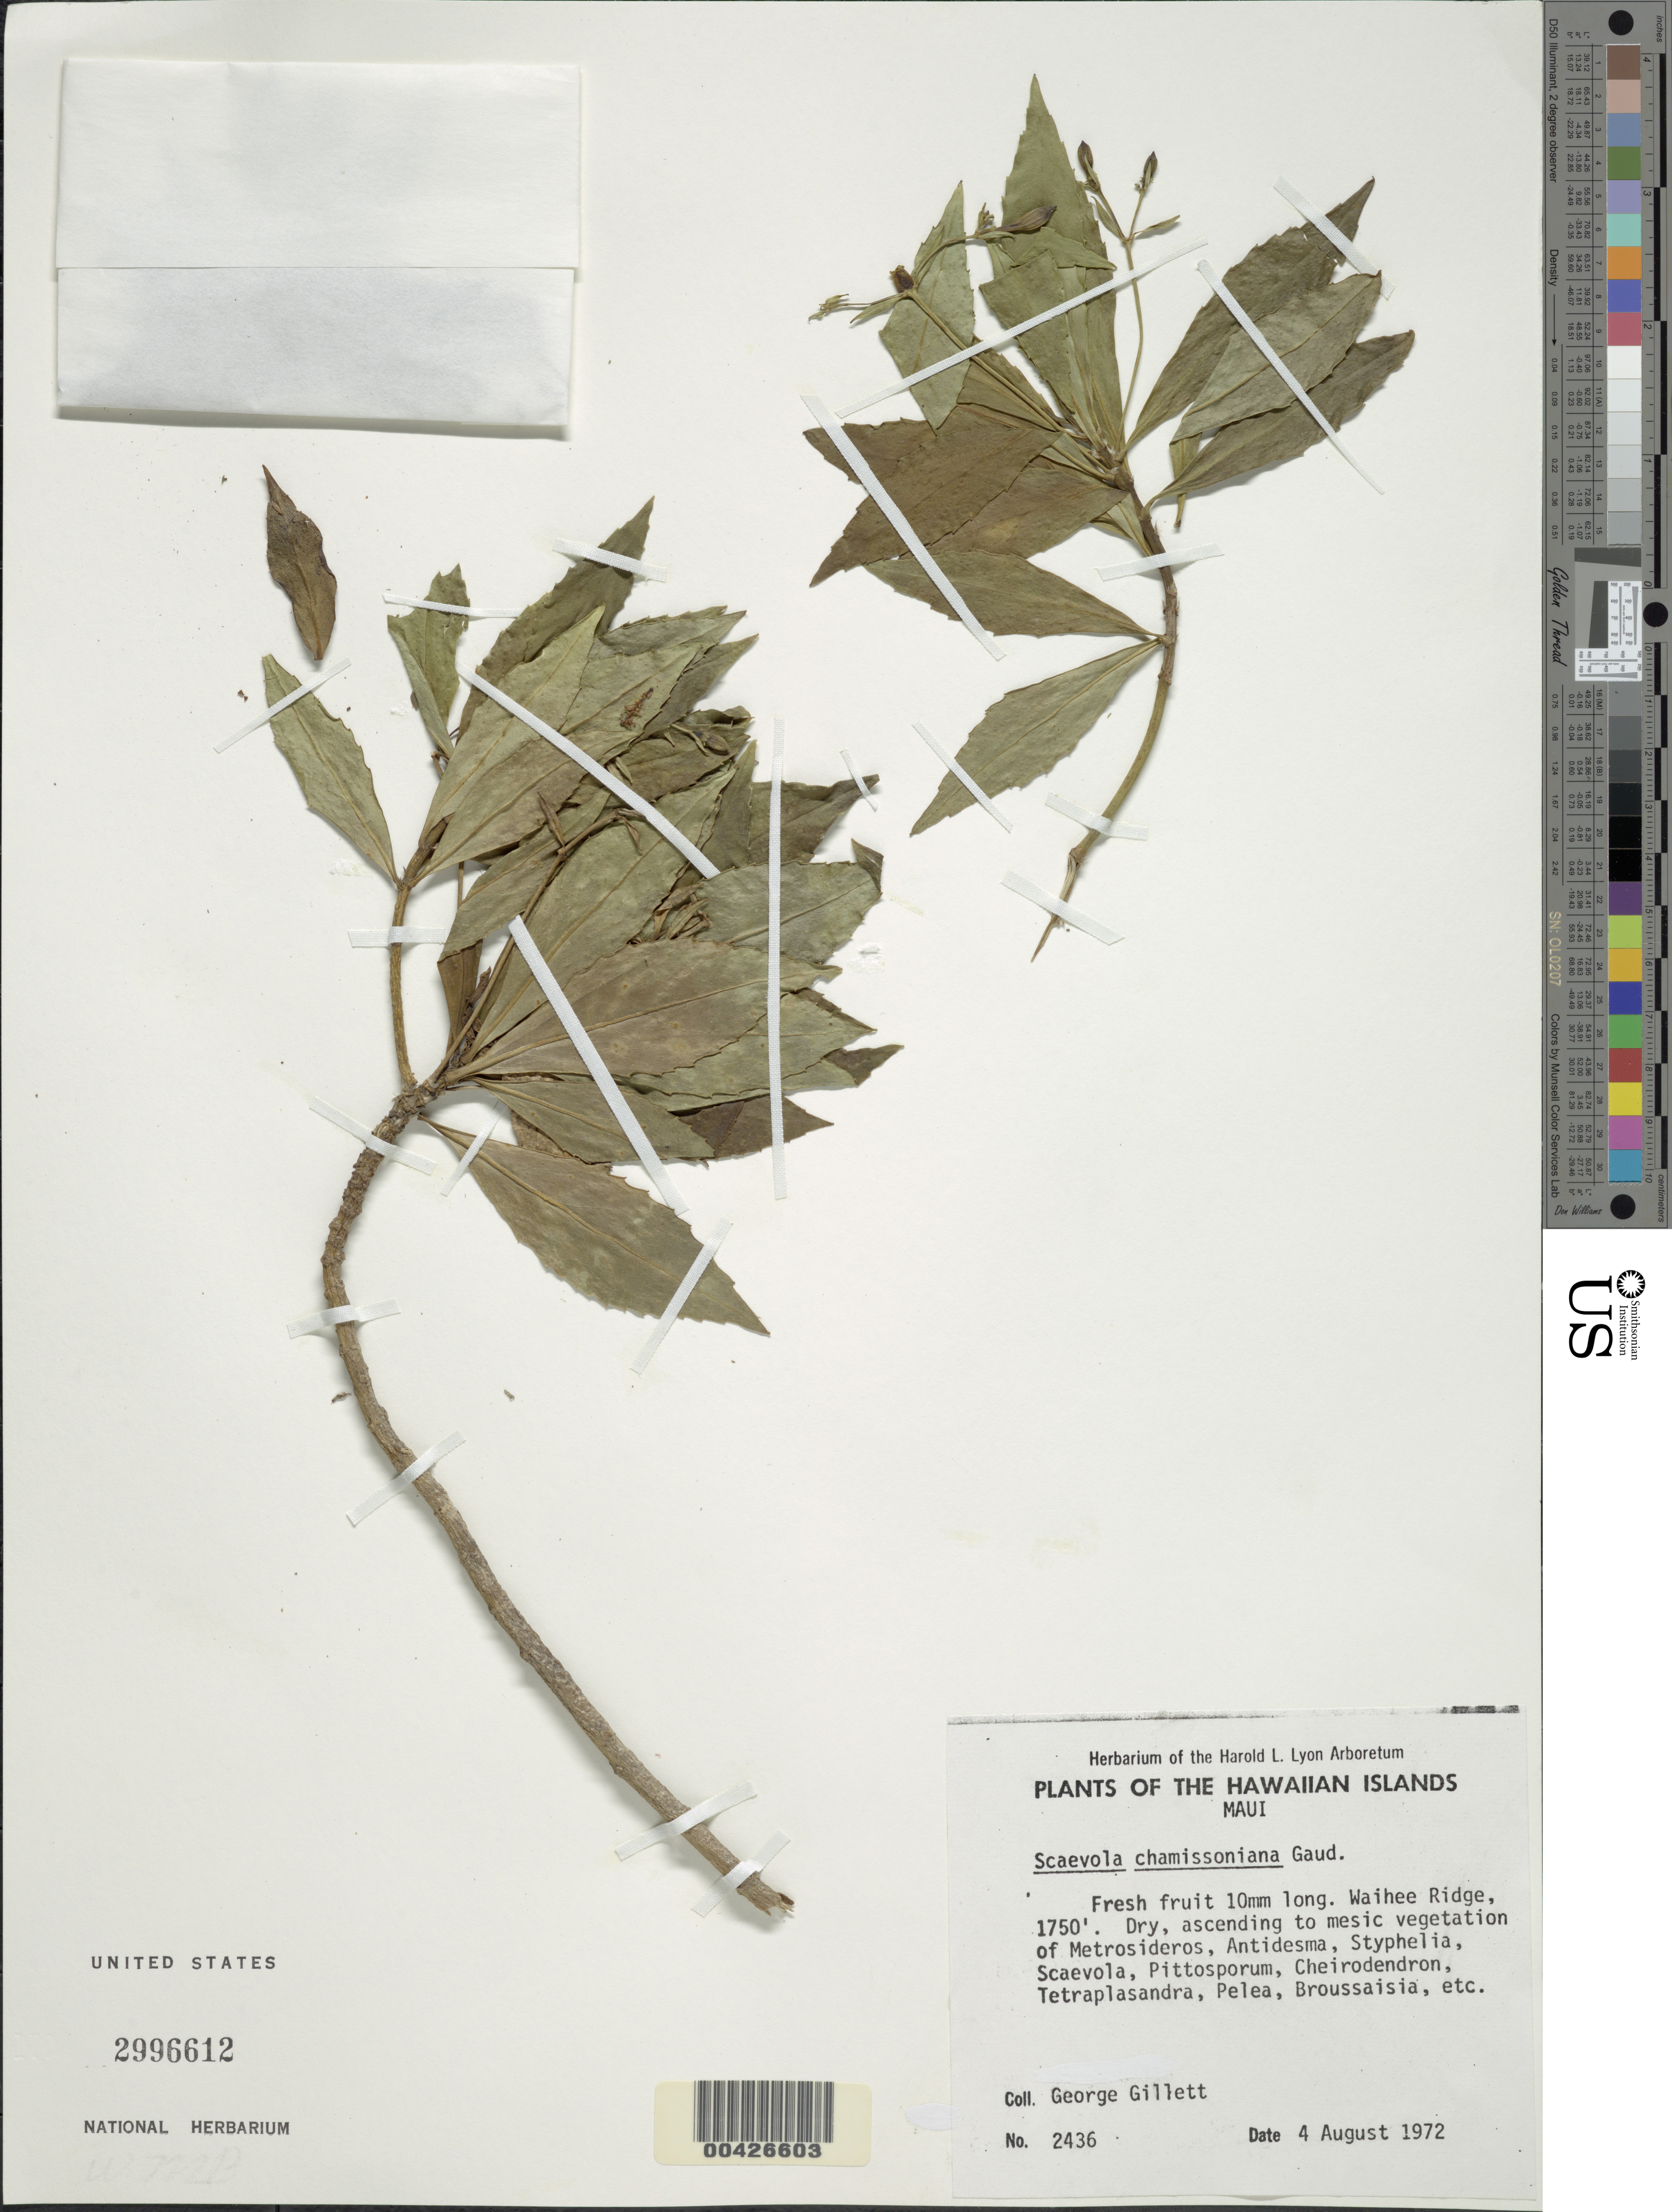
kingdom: Plantae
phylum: Tracheophyta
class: Magnoliopsida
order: Asterales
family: Goodeniaceae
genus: Scaevola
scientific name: Scaevola chamissoniana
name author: Gaudich.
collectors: G. Gillett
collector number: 2436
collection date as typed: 4 Aug 1972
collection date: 1972-08-04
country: United States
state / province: Hawaii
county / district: Maui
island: Maui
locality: Waihee Ridge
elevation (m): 533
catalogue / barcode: US 2996612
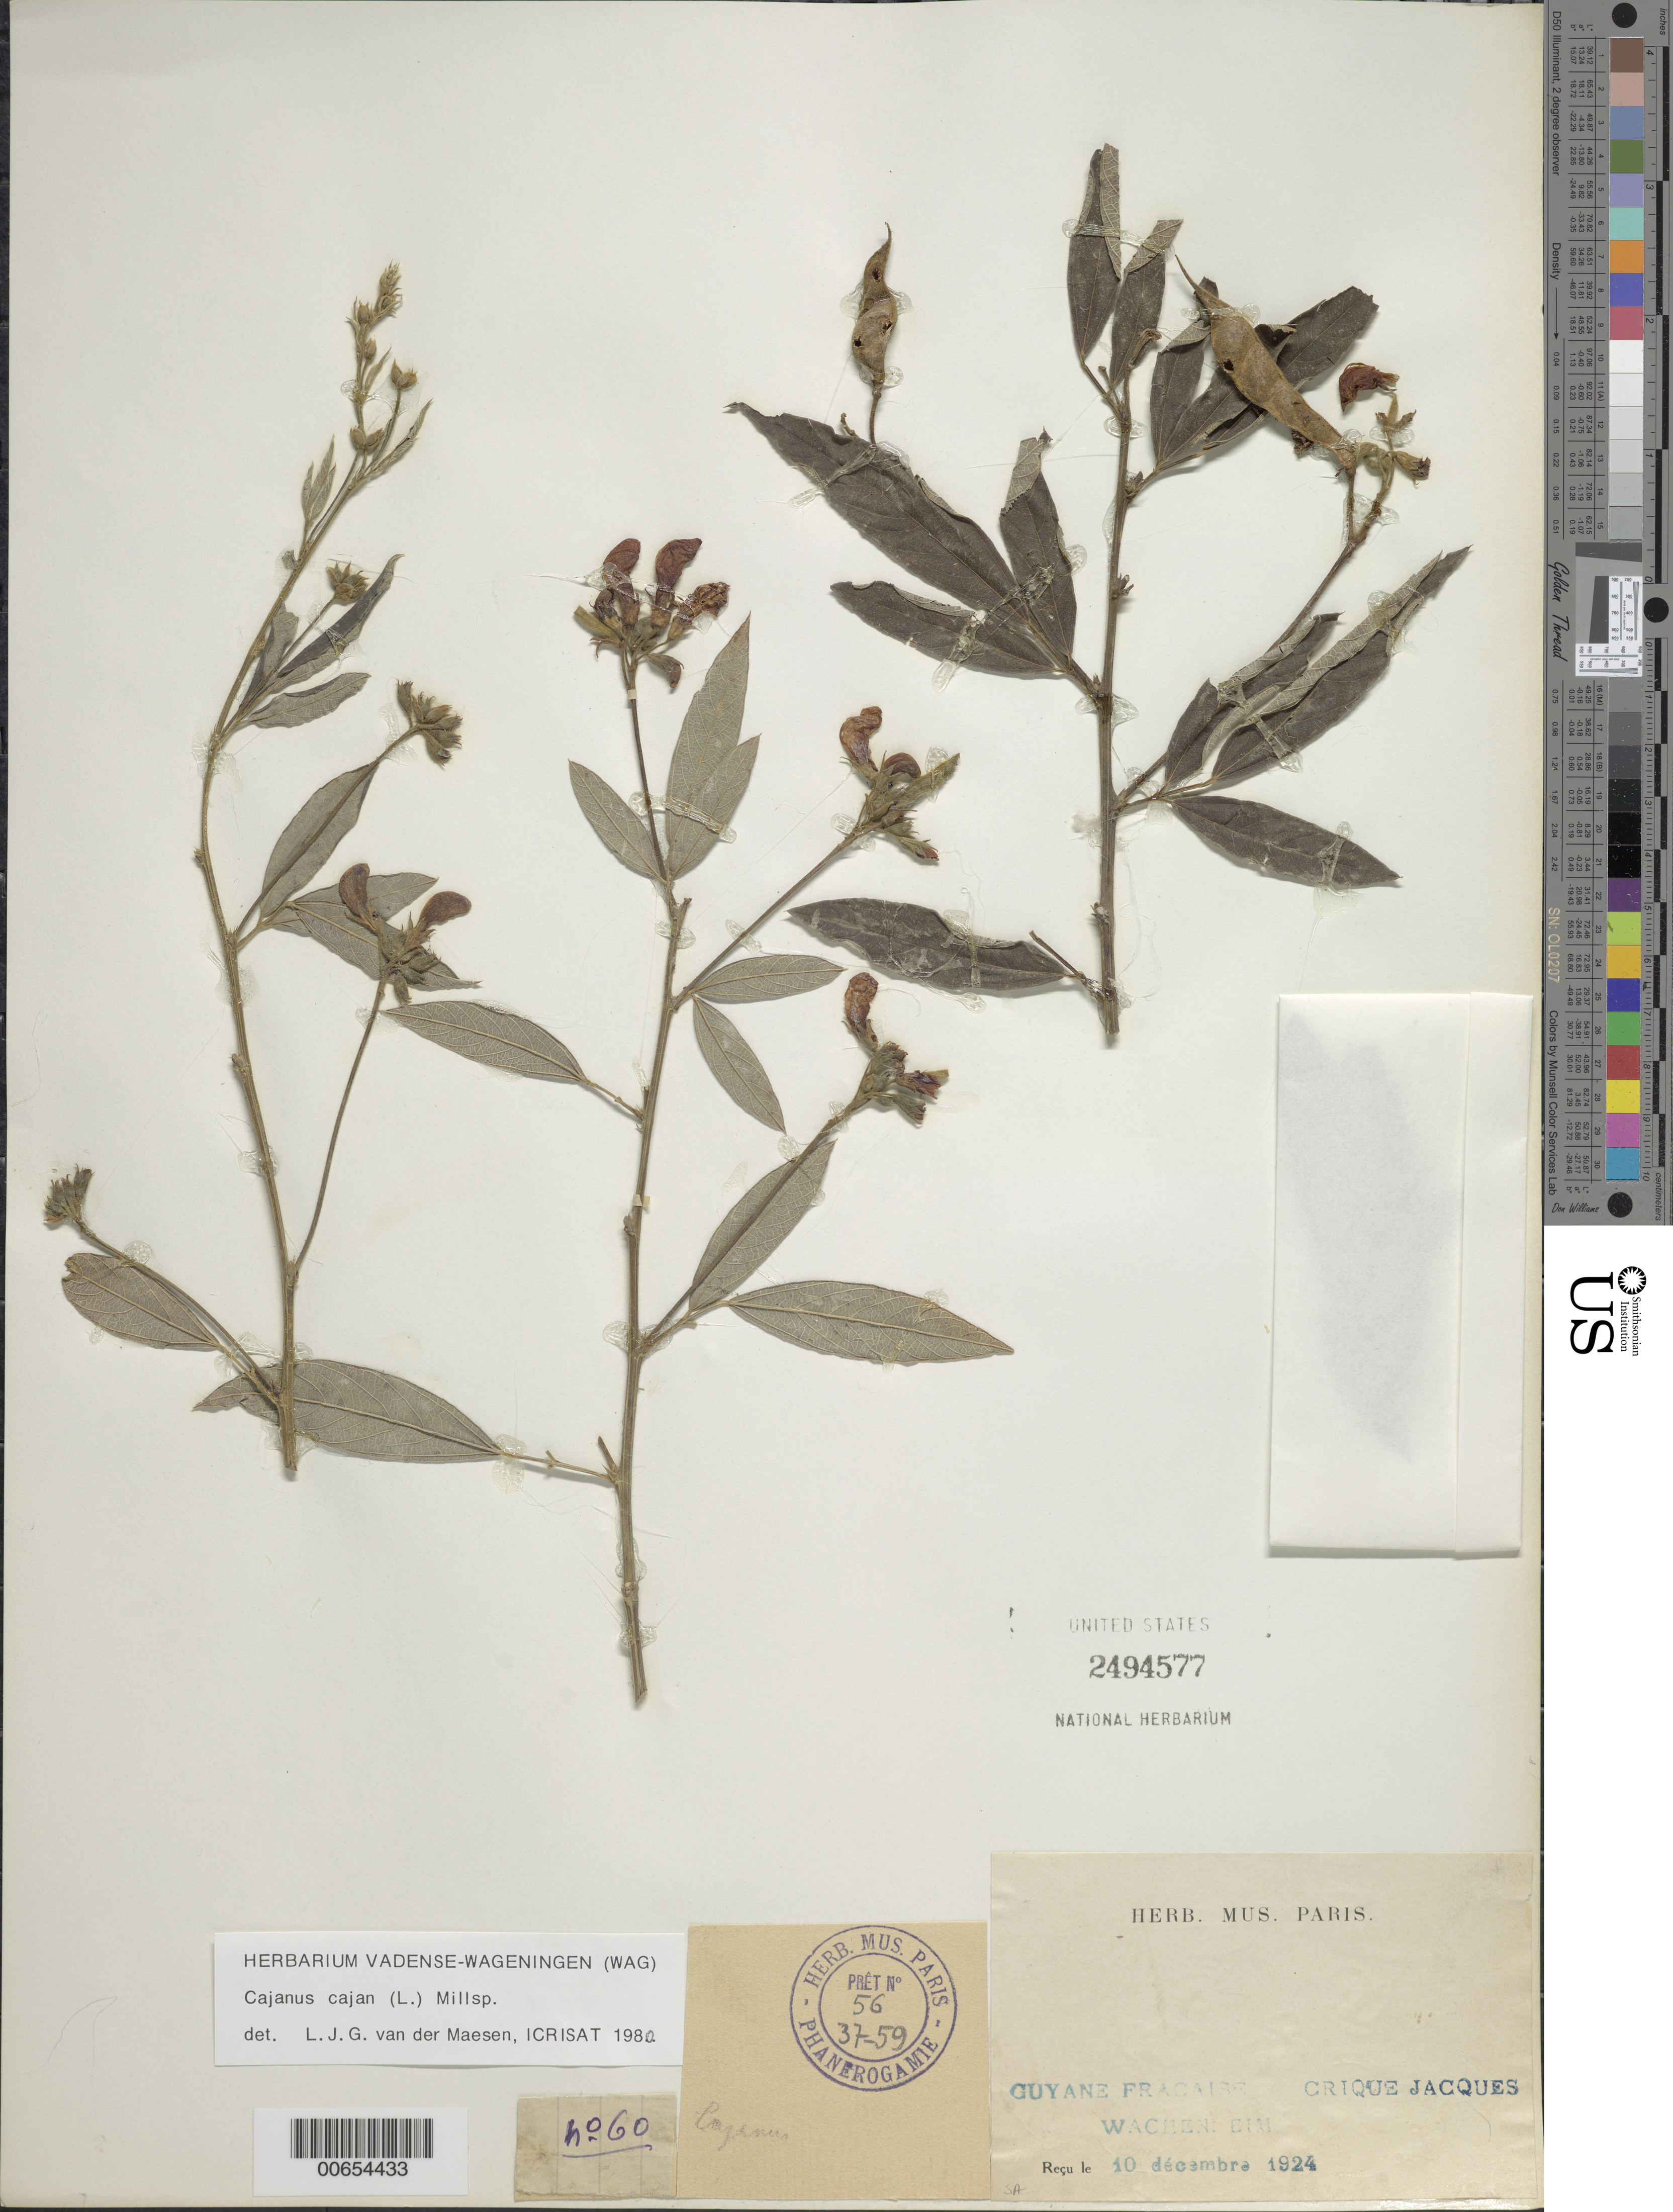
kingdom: Plantae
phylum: Tracheophyta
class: Magnoliopsida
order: Fabales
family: Fabaceae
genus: Cajanus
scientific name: Cajanus cajan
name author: (L.) Huth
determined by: Van Der Maesen, L. J. G., (WAG), Wageningen University (Netherlands)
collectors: G. Wachenheim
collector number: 60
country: French Guiana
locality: Crique Jacques, Bassin de la Mana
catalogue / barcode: US 2494577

|---|

* _REQUIREMENTS_: Present every line of the material above as a Markdown table with the columns Row and Entry, numbering the rows in order and skipping blank lines. Leave the pictures out of the table.

* _OUTPUT FOR THIS EXERCISE_:
| Row | Entry |
|---|---|
| 1 | kingdom: Plantae |
| 2 | phylum: Tracheophyta |
| 3 | class: Magnoliopsida |
| 4 | order: Asterales |
| 5 | family: Goodeniaceae |
| 6 | genus: Scaevola |
| 7 | scientific name: Scaevola chamissoniana |
| 8 | name author: Gaudich. |
| 9 | collectors: G. Gillett |
| 10 | collector number: 2436 |
| 11 | collection date as typed: 4 Aug 1972 |
| 12 | collection date: 1972-08-04 |
| 13 | country: United States |
| 14 | state / province: Hawaii |
| 15 | county / district: Maui |
| 16 | island: Maui |
| 17 | locality: Waihee Ridge |
| 18 | elevation (m): 533 |
| 19 | catalogue / barcode: US 2996612 |
| 20 | kingdom: Plantae |
| 21 | phylum: Tracheophyta |
| 22 | class: Magnoliopsida |
| 23 | order: Fabales |
| 24 | family: Fabaceae |
| 25 | genus: Cajanus |
| 26 | scientific name: Cajanus cajan |
| 27 | name author: (L.) Huth |
| 28 | determined by: Van Der Maesen, L. J. G., (WAG), Wageningen University (Netherlands) |
| 29 | collectors: G. Wachenheim |
| 30 | collector number: 60 |
| 31 | country: French Guiana |
| 32 | locality: Crique Jacques, Bassin de la Mana |
| 33 | catalogue / barcode: US 2494577 |